**GIVEN PASSAGE**:
========================================================================

Remark 2. The communication and sensor faults assumed in this paper refer to the inability of individuals to obtain information sent by neighbors through wireless data transmission or other means. Therefore, in order to cope with situations where wireless data transmission cannot be utilized due to strong interference, the method of individuals acquiring information through sensors, such as position and velocity, is widely adopted. We further assume that position sensors of some individuals are damaged, and they are unable to obtain the position information of surrounding individuals (in fact, the processing methods for damaged position sensors and speed sensors are generally similar, and this article only discusses the former), which is reflected in the Laplacian matrix that contains all-zero rows.

2.2. Preliminaries

Lemma 1. Communication topology can be represented as a weighted directed (undirected) graph $$ G = (V_{n}, \varepsilon, A) $$ of order $$ n $$ with a vertex set $$ V_{n} = \left\{1, 2, …, n\right\} $$ and edge set $$ \varepsilon \subset V_{n} \times V_{n} $$ and a non-negative symmetric matrix $$ A =[a_{ij}]_{n \times n} $$. $$ (s_{i}, s_{j}) \in \varepsilon \Leftrightarrow a_{ij} > 0 \Leftrightarrow $$ the information of individual $$ j $$ can be captured by individual $$ i \Leftrightarrow j $$ is the neighbor member of individual $$ i $$. We assume $$ a_{ii} = 0 $$. The neighbor set of individual $$ i $$ is represented by $$ N_{i} = \left\{j|(i, j) \in \varepsilon \right\} $$. The Laplacian matrix of the weighted diagraph is defined as $$ L = [l_{ij}] $$, where $$ l_{ij} = -a_{ij} $$ and $$ l_{ii} = \Sigma_{j \neq i}a_{ij} $$.

Lemma 2[25]. If graph $$ G $$ contains at least one directed spanning tree, its corresponding Laplacian matrix $$ L $$ satisfies the following properties:

(a) $$ rank(L) = n - 1 $$;

(b) 0 is an eigenvalue of matrix $$ L $$, and $$ [l, l, …, l]^T $$ is its corresponding eigenvector;

(c) $$ \mathrm{Re}(\lambda_l) \ge 0 $$, $$ \forall i \in \left\{1, 2, …, n\right\} $$; and there is only one eigenvalue of 0;

(d) Laplacian matrix $$ L $$ related to the strongly connected graph $$ G $$ is an irreducible matrix.

========================================================================

(Plain-text sources of documents)
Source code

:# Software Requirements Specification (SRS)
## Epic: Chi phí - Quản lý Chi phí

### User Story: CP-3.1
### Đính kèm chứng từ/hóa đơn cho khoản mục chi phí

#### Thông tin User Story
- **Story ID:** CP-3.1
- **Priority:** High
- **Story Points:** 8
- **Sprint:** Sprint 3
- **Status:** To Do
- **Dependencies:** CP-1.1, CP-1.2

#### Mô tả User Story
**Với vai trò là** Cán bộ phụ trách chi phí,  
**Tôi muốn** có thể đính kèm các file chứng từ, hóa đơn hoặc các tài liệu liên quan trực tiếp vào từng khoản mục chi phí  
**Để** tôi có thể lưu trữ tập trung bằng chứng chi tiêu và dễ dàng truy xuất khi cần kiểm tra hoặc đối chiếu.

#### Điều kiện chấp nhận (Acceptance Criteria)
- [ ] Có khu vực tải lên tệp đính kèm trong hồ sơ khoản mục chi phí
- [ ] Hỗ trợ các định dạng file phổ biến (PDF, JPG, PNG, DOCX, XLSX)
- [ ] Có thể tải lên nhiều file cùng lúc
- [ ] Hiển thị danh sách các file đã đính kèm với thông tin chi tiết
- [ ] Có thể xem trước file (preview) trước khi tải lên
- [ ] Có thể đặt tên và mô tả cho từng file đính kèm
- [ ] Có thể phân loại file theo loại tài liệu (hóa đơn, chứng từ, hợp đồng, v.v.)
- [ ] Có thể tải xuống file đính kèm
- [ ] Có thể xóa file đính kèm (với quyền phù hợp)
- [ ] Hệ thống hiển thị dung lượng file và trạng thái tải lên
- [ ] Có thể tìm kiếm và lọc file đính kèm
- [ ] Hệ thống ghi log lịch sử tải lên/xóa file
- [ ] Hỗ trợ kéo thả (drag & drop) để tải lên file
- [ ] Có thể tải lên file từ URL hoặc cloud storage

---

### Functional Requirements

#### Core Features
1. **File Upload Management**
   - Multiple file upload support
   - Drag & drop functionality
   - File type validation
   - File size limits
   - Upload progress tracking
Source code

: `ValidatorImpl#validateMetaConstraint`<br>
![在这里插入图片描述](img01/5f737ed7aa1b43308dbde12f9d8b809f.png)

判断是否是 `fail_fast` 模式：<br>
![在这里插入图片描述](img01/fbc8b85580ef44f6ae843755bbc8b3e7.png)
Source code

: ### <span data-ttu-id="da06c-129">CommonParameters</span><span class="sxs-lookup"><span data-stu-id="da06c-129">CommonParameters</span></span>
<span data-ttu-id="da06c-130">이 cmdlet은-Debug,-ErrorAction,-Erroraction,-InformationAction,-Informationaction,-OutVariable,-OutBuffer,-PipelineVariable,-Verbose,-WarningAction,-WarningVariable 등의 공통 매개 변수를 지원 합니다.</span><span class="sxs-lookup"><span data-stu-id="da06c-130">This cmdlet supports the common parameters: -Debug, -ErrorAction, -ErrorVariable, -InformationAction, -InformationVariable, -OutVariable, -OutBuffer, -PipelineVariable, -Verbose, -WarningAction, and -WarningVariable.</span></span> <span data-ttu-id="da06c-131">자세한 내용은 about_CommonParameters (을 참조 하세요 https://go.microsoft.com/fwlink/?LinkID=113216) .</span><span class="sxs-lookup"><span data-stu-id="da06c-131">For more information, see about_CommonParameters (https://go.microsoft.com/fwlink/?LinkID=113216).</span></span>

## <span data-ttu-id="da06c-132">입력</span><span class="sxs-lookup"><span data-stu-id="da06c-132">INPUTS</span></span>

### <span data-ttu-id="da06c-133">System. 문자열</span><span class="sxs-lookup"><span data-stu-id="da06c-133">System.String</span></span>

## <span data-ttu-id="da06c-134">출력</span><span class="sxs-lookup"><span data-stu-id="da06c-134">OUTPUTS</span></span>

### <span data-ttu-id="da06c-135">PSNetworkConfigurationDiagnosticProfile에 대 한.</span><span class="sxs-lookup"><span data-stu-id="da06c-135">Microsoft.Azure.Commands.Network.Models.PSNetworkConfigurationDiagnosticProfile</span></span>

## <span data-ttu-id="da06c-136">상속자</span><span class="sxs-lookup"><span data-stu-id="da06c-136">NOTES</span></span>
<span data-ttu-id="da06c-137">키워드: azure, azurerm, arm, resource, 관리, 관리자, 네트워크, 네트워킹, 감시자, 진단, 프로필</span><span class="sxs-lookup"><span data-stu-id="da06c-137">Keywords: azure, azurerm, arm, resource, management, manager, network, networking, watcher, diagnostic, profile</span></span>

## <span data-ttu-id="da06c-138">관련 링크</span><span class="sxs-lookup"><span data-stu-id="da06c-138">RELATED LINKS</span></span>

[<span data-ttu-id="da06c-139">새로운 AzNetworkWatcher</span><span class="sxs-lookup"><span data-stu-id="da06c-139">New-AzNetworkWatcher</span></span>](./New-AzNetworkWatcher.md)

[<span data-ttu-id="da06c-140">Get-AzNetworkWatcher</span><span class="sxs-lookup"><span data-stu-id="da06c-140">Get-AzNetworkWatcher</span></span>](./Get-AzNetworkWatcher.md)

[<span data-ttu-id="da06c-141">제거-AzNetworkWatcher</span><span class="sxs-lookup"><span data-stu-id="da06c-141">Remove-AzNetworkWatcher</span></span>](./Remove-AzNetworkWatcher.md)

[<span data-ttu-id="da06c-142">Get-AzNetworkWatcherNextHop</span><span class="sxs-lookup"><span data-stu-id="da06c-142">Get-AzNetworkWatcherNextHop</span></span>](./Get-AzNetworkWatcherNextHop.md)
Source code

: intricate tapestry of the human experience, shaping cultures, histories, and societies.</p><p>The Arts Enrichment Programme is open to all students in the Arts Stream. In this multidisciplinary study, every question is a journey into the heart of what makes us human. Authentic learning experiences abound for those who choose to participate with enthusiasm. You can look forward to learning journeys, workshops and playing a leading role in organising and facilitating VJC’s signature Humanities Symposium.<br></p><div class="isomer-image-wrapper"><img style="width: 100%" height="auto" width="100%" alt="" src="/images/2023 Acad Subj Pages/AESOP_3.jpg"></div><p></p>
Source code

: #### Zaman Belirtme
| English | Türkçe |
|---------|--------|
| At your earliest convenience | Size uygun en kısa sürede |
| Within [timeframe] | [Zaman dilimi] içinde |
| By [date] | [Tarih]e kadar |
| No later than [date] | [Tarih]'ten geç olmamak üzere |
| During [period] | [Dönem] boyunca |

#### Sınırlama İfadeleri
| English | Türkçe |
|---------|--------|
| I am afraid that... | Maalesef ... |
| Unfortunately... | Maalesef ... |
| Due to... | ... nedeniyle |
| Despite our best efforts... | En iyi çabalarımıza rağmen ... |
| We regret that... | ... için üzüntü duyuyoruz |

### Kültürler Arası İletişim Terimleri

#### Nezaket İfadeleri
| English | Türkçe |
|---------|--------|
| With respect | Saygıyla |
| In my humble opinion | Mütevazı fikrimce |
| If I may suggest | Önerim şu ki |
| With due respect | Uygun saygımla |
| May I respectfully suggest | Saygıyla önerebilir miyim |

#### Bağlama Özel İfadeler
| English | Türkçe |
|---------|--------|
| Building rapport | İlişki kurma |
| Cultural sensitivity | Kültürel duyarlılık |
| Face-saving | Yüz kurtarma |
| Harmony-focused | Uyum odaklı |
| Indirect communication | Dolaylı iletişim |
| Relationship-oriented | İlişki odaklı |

========================================================================

**ASSIGNED TASK 1**: Render this sentence from the passage on sensor faults and Laplacian matrices in Spanish: "The communication and sensor faults assumed in this paper refer to the inability of individuals to obtain information sent by neighbors through wireless data transmission or other means."
**ASSIGNED TASK 2**: Copy the listing verbatim from its first line through the line containing "- **Dependencies:** CP-1.1, CP-1.2".
The listing and the passage on sensor faults and Laplacian matrices were taken from separate sources.

**TASK OUTPUT 1**: Los fallos de comunicación y de sensores supuestos en este artículo se refieren a la incapacidad de los individuos para obtener la información enviada por sus vecinos mediante transmisión inalámbrica de datos u otros medios.

**TASK OUTPUT 2**:
Source code

:# Software Requirements Specification (SRS)
## Epic: Chi phí - Quản lý Chi phí

### User Story: CP-3.1
### Đính kèm chứng từ/hóa đơn cho khoản mục chi phí

#### Thông tin User Story
- **Story ID:** CP-3.1
- **Priority:** High
- **Story Points:** 8
- **Sprint:** Sprint 3
- **Status:** To Do
- **Dependencies:** CP-1.1, CP-1.2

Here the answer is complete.